Records shown section start

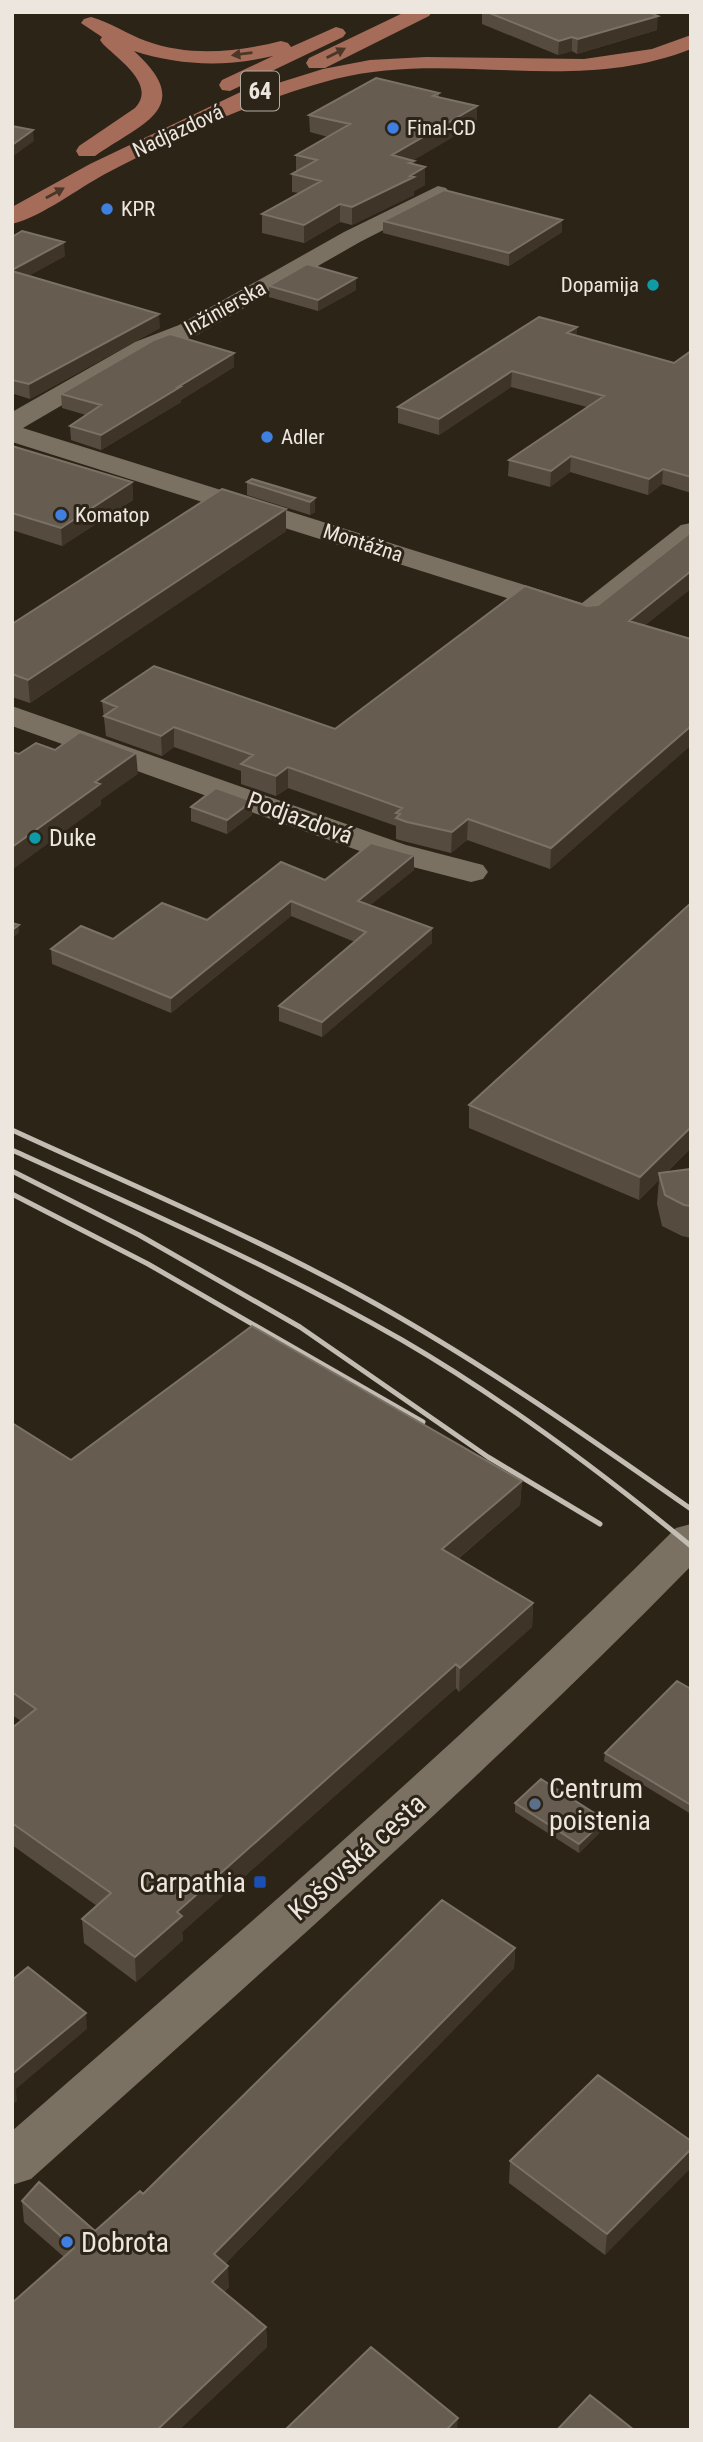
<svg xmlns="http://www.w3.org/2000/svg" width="703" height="2442" font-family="'Roboto Condensed',sans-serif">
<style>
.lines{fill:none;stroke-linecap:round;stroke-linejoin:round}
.minor{fill:#7b7162;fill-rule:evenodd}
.primary{fill:#a66c5a;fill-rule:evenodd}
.rail{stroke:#c2bcb3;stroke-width:5}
.wall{fill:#554c3f}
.shaded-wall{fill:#3e3528}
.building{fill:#665c50;stroke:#7b7266;stroke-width:2}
.oneway{fill:#4b3628}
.shop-dot{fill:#3f7fe0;stroke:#2d2418;stroke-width:2.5}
.culture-dot{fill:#0f9aa8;stroke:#2d2418;stroke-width:2.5}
.service-dot{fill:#5c6f8a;stroke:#2d2418;stroke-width:2.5}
.transit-dot{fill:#1a4fb4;stroke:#2d2418;stroke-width:2.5}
.labels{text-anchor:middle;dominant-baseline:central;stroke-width:6;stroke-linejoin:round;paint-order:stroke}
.far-poi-label{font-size:21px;fill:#ece6de;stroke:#2d2418;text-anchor:start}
.far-street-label{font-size:21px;fill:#ece6de;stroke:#2d2418}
.shield{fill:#2d2418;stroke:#b3aca3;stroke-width:2}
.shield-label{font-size:23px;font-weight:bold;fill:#ece6de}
.street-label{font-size:24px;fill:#ece6de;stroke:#2d2418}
.poi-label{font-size:24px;fill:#ece6de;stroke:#2d2418;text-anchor:start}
.near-poi-label{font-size:28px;fill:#ece6de;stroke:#2d2418;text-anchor:start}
.near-street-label{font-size:28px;fill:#ece6de;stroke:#2d2418}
</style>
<rect width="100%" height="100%" fill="#2d2418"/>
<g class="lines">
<path class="minor" d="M438,186l8,2 4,5 -4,5 -86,44 -163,93 -44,17 -130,76 559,175 99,-78 10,-2v22l-94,75 -10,3 -10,-3 -565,-178v-30l123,-70 44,-17 165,-93z
M12,706l394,139 77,20 5,7 -5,7 -12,3 -89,-23 -370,-133z
M691,1524v42c-210,215 -437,412 -660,613l-19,6v-54c225,-197 452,-391 664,-603z"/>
<path class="primary" d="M405,12h27l-3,4 -104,52h-16l-3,-5 3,-5z
M91,17c19,5 36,17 55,24 44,16 91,11 135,0l7,2 3,4 45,-20 7,2 3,4 -3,4 -113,54 -8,-1 -3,-5 3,-5 51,-24c-46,11 -93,10 -139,-5 63,57 8,72 -39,105h-16l-3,-5 3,-5 56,-38c22,-23 -16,-48 -32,-64l-3,-4 2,-3 -21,-14 3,-4z
M691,35v14c-119,47 -238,0 -356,30 -80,21 -157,57 -230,95 -28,15 -62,42 -93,50v-17l78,-43 159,-76h13l61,-19 47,-9 56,-3 158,2 68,-10z"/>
<path class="rail" d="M12,1130c122,56 246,108 364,174 109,61 212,133 315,205
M12,1150c132,60 264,118 390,190 103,60 198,131 289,206
M12,1171l127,64 161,92 188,130 112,67
M12,1194l136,70 275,158"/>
</g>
<path class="wall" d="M482,12h166l9,18 -80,24 -5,-3 -14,4 -76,-31z
M439,93v4l38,9v17l-64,37 1,5 11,2v18l-11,6v4l-62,30 -12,-3 -36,21 -42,-10v-19l37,-21 -7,-1v-18l4,-2v-17l32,-18 -18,-5 -1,-17z
M562,220v12l-53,34 -126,-33v-12z
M12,237l53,19 -37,20 132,52 -130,71 -16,-5 -2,1z
M356,278v12l-38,21 -49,-14v-11z
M577,327l-1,8 98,28 17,-12v142l-29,-9 -14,11 -78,-23 -20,15 -42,-11 1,-16 78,-53 -76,-20 -72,48 -41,-12v-16z
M234,353v14l-53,33v2l-80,48 -30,-10 -1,-14 16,-11 -24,-7 -1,-14z
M12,446l120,36 1,18 -71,46 -50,-16z
M247,482l68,16v14l-5,3 -63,-20z
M286,509v22l-256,172 -18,-6v-73z
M646,626l45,13v106l-141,124 -83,-29 -16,13 -44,-11 -11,-3v-13l-108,-38 -12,8 -35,-12v-13l-67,-24 -12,9 -56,-20 -4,-35 233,28z
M191,807l61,8 -25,19 -36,-13z
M414,855v15l-44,35 62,38 -110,94 -43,-16v-15l76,-64 -64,-26 -120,97 -119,-49 -1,-15 62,-10 94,-19 118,-40z
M691,903v245l-24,24 24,-3v69l-9,-2 -20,-10 -5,-22 2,-24 -20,20 -170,-72v-23z
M12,1423l59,37 451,21 -2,24 -62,54 75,44 -1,24 -73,65 -3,-4 -274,244 1,8 -47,42 -52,-39 -2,-24 15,-13 -85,-61v-117l9,-7 -9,-6z
M691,1689v125l-87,-53 1,-8z
M515,1803l89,25 -25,25 -64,-41z
M515,1948l-1,20 -289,296 4,23 -5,5 42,35 1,20 -88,83h-167l52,-173 -40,-35 -2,-21 73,30 48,-37z
M691,2141l-86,114 -96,-72 1,-22z"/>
<path class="shaded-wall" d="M658,16l-1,14 -80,24 1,-15z
M572,37v14l-14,4 1,-14z
M477,106v17l-85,50v-18z
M33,130l1,11 -22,16v-12z
M414,161v12l11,-6v18l-11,6v4l-62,30v-18z
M340,204v18l-36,21v-18z
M562,220v12l-53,34v-13z
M64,242l1,14 -53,29v-15z
M356,278v12l-38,21v-11z
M159,314l1,14 -130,71 -1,-15z
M577,327l-1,15 -9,-9z
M234,353v14l-53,33v2l-80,48v-15z
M512,371l-1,16 -72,48v-16z
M13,379l1,15 -2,1v-15z
M571,456l-1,16 -20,15 1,-16z
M663,469l-1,15 -14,11 1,-16z
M132,482l1,18 -71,46 -1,-18z
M315,498v14l-5,3v-13z
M286,509v22l-256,172 -2,-23z
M691,571v18l-64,51 2,-19z
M691,726v19l-141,124 1,-21z
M174,727v20l-12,9 -1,-20z
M136,753l2,21 -37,26v5l-89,65v-23l83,-65z
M288,767v21l-12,8v-20z
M252,801v14l-25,19v-14z
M468,819l-1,21 -16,13 1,-21z
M414,855v15l-56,45v-14z
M291,901v15l-120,97v-15z
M19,925v8l-7,5v-8z
M432,928v15l-110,94v-15z
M691,1127v21l-31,30 -1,-5v7l-20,20 1,-23z
M522,1481l-2,24 -79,68 1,-24z
M533,1603l-1,24 -73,65 1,-24z
M456,1664v24l-274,244 1,8 -47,42 -1,-25 42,-45z
M605,1820l-1,8 -25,25v-9z
M515,1948l-1,20 -299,306 -1,-20z
M86,2013l1,16 -71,60 1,12 -5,4v-31z
M691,2149v19l-86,87 2,-21z
M228,2266l1,21 -16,15 -1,-20z
M266,2327l1,20 -88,83h-22z
M458,2418l-1,12h-11z"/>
<path class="building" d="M487,12h161l10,4 -80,23 -6,-2 -13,4z
M376,78l63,15 -6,3 44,10 -85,49 22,6 -5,2 16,4 -15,9 4,1 -62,30 -12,-3 -36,21 -42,-11 59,-33 -29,-7 25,-14 -21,-5 54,-31 -41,-9z
M12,126l21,4 -21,15z
M444,190l118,30 -53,33 -126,-32z
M22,231l42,11 -52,28v-33z
M307,264l49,14 -38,22 -49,-14z
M12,271l147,43 -130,70 -17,-4z
M539,317l38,10 -10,6 107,30 17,-12v126l-28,-8 -14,10 -78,-23 -20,15 -42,-11 95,-64 -92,-25 -73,48 -41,-12z
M170,334l64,19 -56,34h2l-79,48 -31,-9 31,-21 -40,-11 93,-54z
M12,446l120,36 -71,46 -49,-15z
M252,479l63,19 -5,4 -63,-20z
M222,489l64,20 -258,171 -16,-6v-50z
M691,532v39l-62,50 62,18v87l-140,122 -83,-29 -16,13 -45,-10 -11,-4 4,-4 -4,-1 6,-5 -114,-41 -12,9 -35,-12 12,-9 -79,-28 -13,9 -57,-20 13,-9 -15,-6 52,-35 181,63 190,-143 62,20 11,-1z
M80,732l56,21 -41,29 5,2 -88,63v-95l7,2 17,-11 19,7z
M216,788l36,13 -25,19 -36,-13z
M371,843l43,12 -56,46 74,27 -110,94 -43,-16 87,-74 -75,-31 -120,97 -120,-49 30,-23 32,13 49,-36 45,17 74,-58 44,18z
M691,903v224l-51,50 -171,-72z
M12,923l7,2 -7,5z
M691,1169v37l-7,-1 -19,-10 -6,-22z
M252,1326l270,155 -80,68 91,54 -73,65 -4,-4 -279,248 5,4 -47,41 -53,-38 29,-26 -99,-70v-95l24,-19 -24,-17v-269l59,37z
M677,1681l14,8v116l-86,-52z
M541,1779l64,41 -26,24 -64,-41z
M442,1900l73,48 -301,306 14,12 -16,16 54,45 -109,103h-145v-127l62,-55 -52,-47 17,-19 56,49 45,-40 3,3z
M28,1967l58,46 -74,61v-94z
M598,2075l93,66v8l-84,85 -97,-73z
M371,2347l87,71 -12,12h-161z
M590,2395l44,35h-77z"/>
<defs><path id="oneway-solid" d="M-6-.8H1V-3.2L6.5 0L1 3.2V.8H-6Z" transform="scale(1.75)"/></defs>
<g class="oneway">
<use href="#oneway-solid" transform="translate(336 53) rotate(-27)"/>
<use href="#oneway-solid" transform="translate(242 54) rotate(173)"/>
<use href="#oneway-solid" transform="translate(55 193) rotate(-29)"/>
</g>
<g class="shop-dot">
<circle cx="393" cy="128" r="7"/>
<circle cx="107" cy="209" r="7"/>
<circle cx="267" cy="437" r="7"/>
<circle cx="61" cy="515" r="7"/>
<circle cx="67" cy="2242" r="7"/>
</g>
<g class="culture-dot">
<circle cx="653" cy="285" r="7"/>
<circle cx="35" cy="838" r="7"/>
</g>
<circle class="service-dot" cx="535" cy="1804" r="7"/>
<rect class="transit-dot" x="253" y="1875" width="14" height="14" rx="3.5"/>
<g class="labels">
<g class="far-poi-label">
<text x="407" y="128">Final-CD</text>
<text x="121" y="209">KPR</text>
<text x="639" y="285" text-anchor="end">Dopamija</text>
<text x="281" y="437">Adler</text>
<text x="75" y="515">Komatop</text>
</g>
<g class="far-street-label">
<text transform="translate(178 131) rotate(-25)">Nadjazdová</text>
<text transform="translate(225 308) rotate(-29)">Inžinierska</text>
<text transform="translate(363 543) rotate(18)">Montážna</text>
</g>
<rect class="shield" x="241" y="71.5" width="38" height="39" rx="5"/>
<g class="shield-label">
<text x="260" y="91">64</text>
</g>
<g class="street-label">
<text transform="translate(300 818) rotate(20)">Podjazdová</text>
</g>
<g class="poi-label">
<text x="49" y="838">Duke</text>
</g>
<g class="near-poi-label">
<text x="549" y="1788">Centrum<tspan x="549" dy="32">poistenia</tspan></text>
<text x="246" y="1882" text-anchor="end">Carpathia</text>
<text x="81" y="2242">Dobrota</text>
</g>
<g class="near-street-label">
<text transform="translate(357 1857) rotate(-42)">Košovská cesta</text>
</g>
</g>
<rect width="703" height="2442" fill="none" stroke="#ece6de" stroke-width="28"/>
</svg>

Records shown section end

What needs to be done:
When a line above contains the string "rule", copy that line.

Task solution:
.minor{fill:#7b7162;fill-rule:evenodd}
.primary{fill:#a66c5a;fill-rule:evenodd}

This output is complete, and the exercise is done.